▸ Text provided:
That was the solution they went with. If you are a child coping with the dissolution of your parents’ marriage, you will have the obligation to call up a media company every month — or more often — and explain that Mummy and Daddy don’t love each other any more, but can I please have my TV back?
I never forgot that day. I even wrote a science fiction story about it called (what else?) “Authorized Domain”:
https://craphound.com/news/2011/10/31/authorised-domain/
I think everyone understood that this was an absurd “solution,” but they had already decided that they were going to complete the seemingly straightforward business of defining a category like “household” using software, and once that train left the station, nothing was going to stop it.
This is a recurring form of techno-hubris: the idea that baseline concepts like “family” have crisp definitions and that any exceptions are outliers that would never swallow the rule. It’s such a common misstep that there’s a whole enre* called “Falsehoods Programmers Believe About ______”:
https://github.com/kdeldycke/awesome-falsehood
In that list: names, time, currency, birthdays, timezones, email addresses, national borders, nations, biometrics, gender, language, alphabets, phone numbers, addresses, systems of measurement, and, of course, families. These categories are touchstones in our everyday life, and we think we know what they mean — but then we try to define them, and the list of exceptions spirals out into a hairy, fractal infinity.

▸ Task item A:
In the passage on defining a "household," why did the plan go ahead even though everyone understood it was absurd?

▸ Entries supplied:
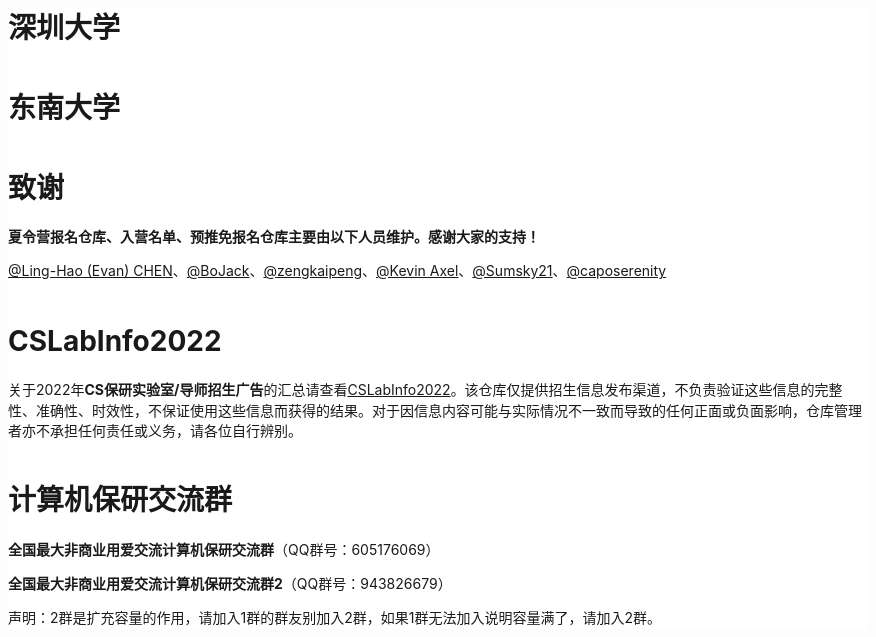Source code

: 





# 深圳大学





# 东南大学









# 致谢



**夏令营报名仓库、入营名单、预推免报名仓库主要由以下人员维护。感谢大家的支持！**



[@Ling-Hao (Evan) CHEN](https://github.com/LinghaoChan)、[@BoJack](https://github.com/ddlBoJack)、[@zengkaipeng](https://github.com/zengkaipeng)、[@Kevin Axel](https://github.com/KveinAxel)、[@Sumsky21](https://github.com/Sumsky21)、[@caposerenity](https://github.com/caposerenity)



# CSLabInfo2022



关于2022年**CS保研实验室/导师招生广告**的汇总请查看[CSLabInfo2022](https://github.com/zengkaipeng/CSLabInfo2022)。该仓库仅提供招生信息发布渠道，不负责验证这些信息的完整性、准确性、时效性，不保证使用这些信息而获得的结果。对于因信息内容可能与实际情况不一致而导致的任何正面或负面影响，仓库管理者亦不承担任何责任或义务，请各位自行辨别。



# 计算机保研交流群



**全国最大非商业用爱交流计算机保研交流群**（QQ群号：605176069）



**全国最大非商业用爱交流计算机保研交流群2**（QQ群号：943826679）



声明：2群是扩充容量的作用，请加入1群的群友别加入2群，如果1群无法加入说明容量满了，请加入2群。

▸ Task item B:
Set down the entries word for word, starting at the line that contains "关于2022年**CS保研实" and ending at the end of the entries, with both ends included.

▸ Response A:
They had already decided to complete the seemingly straightforward business of defining a category like "household" in software. Once that train left the station, nothing was going to stop it.

▸ Response B:
关于2022年**CS保研实验室/导师招生广告**的汇总请查看[CSLabInfo2022](https://github.com/zengkaipeng/CSLabInfo2022)。该仓库仅提供招生信息发布渠道，不负责验证这些信息的完整性、准确性、时效性，不保证使用这些信息而获得的结果。对于因信息内容可能与实际情况不一致而导致的任何正面或负面影响，仓库管理者亦不承担任何责任或义务，请各位自行辨别。



# 计算机保研交流群



**全国最大非商业用爱交流计算机保研交流群**（QQ群号：605176069）



**全国最大非商业用爱交流计算机保研交流群2**（QQ群号：943826679）



声明：2群是扩充容量的作用，请加入1群的群友别加入2群，如果1群无法加入说明容量满了，请加入2群。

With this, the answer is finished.